Ремзие Джемилева

Рано утром 18 мая 1944 года на улице такой туман стоял — молоко. Я подоила корову, родители еще спали. Раненый отец вернулся с фронта в отпуск на шесть месяцев. Когда я была на кухне, в дверь постучали солдаты. Они велели разбудить родителей. На сборы дали 15 минут. Папа пытался объяснить, что должен вернуться в часть, иначе его посчитают дезертиром. Он документы показал, но его никто не слушал: «Собирайтесь!» Мы взяли документы и ценности, папа Коран в ткань обернул. Мы думали, что пришли только к нашей семье. Деревушка у нас маленькая, семей 40–50 было. Повели нас под конвоем в центр — к колодцу. А там вся деревня! Дети плачут, старики молятся. У кого узелок в руках, у кого — ничего. Я хотела вернуться домой, взять еды, а меня не пустили солдаты. Потом приехали машины, нас посадили и привезли, сейчас точно не скажу, но, скорее всего, в Симферополь — он был самым ближним к нашей деревне. Там нас загнали в вагоны, в которых скот возят. В один вагон по 5–6 семей. Мы в нижнем ярусе разместились. Нам не говорили, куда и зачем мы едем. Мы думали, что нас ждет судьба евреев. На остановках кто-нибудь выходил, ставил два кирпича и варил еду. В нашем вагоне больных и умерших не было. В соседних кто-то по дороге умирал.

Я очень хорошо училась в школе. Мы пели песни на татарском и русском, хвалили Сталина, думали, что лучше нашей страны нет, — нас так воспитали. У меня были большие планы: хотела стать врачом. Я плакала, не понимая, за что мне это.

1 июня мы приехали в Ферганскую область Узбекистана. Жара больше 40 градусов. Люди измучены голодом и жаждой. Чистой воды нет, она какая-то желтая. И вот люди ее пили, заедали фруктами, а потом семьями умирали от дизентерии, тифа и малярии. Папа помогал их хоронить.

После поезда нас повели в баню, потом загрузили на арбы и повезли в районы. Мы попали в колхоз имени Молотова в Алтыарыкском районе. Нам выделили навес во дворе одной узбечки. Мы жили там долгое время. Постели не было, стелили рисовую солому, пальто использовали как подушку.

Сначала было нелегко. Нам узбеки уже потом рассказывали, что их предупредили, будто крымские татары — враги народа, предатели, немцам помогали. На нас дико смотрели. Каждый месяц надо было отмечаться в комендатуре, не дай Бог не прийти — могут посадить. Это было такое унижение. Мы стояли в очереди, а люди мимо проходили, на нас смотрели.

Нашей семье очень помогла грамотность. Папа мой еще до женитьбы окончил медресе, читал Коран. Я с 5 лет пошла в школу и до войны проучилась 8 классов, русский знала хорошо. В то время узбеки были очень темными, грамотных не было. И к нам стали люди приходить: кому заявление написать в сельсовет, кому молитвы прочесть за горстку муки или лепешку. Отношение к нашей семье изменилось в лучшую сторону. Я поступила в контору ткацкой артели, папа устроился там же сторожем. Постепенно жизнь наладилась. В 1952 году мы, с разрешения комендатуры, переехали из района в Фергану к папиной сестре. Жили хорошо. Я получила высшее образование, вышла замуж, родила троих детей.
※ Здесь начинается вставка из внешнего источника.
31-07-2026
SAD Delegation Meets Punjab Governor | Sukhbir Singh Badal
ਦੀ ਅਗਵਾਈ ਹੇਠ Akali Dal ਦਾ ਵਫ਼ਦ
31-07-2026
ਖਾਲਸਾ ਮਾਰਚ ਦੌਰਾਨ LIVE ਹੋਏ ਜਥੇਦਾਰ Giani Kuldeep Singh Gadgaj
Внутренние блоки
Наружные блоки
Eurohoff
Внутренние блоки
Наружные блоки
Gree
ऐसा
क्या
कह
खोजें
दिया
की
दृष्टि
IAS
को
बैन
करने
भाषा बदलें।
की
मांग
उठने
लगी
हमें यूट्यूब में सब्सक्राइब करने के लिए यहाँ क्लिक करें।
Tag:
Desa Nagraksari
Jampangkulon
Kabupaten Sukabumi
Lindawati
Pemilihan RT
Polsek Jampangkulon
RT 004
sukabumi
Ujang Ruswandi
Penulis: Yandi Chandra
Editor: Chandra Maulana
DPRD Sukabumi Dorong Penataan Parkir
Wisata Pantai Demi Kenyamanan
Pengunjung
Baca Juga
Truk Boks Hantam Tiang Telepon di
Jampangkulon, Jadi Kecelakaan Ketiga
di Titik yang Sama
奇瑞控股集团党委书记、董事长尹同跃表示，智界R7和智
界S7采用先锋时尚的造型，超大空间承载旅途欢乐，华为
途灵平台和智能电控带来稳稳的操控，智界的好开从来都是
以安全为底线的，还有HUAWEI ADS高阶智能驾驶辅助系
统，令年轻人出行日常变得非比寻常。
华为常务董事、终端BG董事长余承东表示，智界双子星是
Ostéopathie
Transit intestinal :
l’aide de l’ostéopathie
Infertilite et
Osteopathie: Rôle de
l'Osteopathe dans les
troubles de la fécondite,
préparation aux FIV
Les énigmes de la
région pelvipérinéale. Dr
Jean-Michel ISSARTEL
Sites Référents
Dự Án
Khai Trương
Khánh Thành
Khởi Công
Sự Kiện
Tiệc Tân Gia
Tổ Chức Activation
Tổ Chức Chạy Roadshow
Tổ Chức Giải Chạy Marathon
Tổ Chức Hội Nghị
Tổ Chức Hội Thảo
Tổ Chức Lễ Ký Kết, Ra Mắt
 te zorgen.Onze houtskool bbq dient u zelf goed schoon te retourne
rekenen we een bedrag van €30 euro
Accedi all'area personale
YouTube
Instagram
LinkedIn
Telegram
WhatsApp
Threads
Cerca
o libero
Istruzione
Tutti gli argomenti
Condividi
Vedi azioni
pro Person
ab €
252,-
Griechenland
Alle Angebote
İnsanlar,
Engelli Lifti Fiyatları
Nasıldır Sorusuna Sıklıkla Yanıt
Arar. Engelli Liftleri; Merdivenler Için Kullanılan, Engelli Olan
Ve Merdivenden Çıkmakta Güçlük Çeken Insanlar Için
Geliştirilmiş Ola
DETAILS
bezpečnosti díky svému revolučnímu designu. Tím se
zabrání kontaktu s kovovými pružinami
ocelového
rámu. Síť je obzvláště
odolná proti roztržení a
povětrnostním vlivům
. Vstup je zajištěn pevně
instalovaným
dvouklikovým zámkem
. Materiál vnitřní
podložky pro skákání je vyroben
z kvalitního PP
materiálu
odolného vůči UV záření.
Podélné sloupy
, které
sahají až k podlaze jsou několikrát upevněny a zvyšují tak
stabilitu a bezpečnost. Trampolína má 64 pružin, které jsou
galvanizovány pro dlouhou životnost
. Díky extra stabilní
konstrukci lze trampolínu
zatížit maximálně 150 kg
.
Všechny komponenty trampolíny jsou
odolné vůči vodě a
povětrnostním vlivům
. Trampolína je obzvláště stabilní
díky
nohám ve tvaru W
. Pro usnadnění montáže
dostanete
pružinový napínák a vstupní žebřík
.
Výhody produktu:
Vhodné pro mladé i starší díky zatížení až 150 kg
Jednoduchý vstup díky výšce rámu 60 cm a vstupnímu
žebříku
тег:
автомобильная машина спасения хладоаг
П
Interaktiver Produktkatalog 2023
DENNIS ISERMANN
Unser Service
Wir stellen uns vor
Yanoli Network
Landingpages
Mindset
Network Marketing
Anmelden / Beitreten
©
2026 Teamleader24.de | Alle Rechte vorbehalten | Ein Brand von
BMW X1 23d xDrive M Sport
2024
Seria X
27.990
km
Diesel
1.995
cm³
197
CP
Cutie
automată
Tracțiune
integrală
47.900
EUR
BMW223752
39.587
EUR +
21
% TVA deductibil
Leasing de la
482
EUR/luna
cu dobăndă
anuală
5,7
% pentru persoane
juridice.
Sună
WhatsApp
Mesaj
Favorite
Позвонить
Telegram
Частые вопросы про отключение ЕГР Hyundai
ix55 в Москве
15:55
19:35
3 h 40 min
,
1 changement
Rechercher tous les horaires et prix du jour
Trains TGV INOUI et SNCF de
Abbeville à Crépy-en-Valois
В апреле 1990 года мы продали дом и вернулись с мужем в Крым. У дочери и сына были уже свои семьи, они остались в Узбекистане, другой сын учился в медицинском университете в Баку. Через три года после возвращения в Крым мой муж умер. Дети перебрались ко мне. Один сын умер три года назад, другой — работает на себя, а дочь уже пенсионерка. Живем нормально. Я пенсию получаю сейчас как труженица тыла. Здоровье пока ничего, слава Богу.

На референдум в 2014 году я не ходила. Я уже старый человек. Лично я всем говорю: мы жили до депортации в Советском Союзе, потом жили с немцами, узбеками, украинцами, теперь живем с русскими. А что мы могли сделать? Ничего. Крым остается на месте. Для меня нет разницы — на Украине или в России. Главное, чтобы все было спокойно, чтобы народ, который отсюда уехал, вернулся обратно. Мы столько жили на чужбине, нам в Крыму дорог каждый камешек.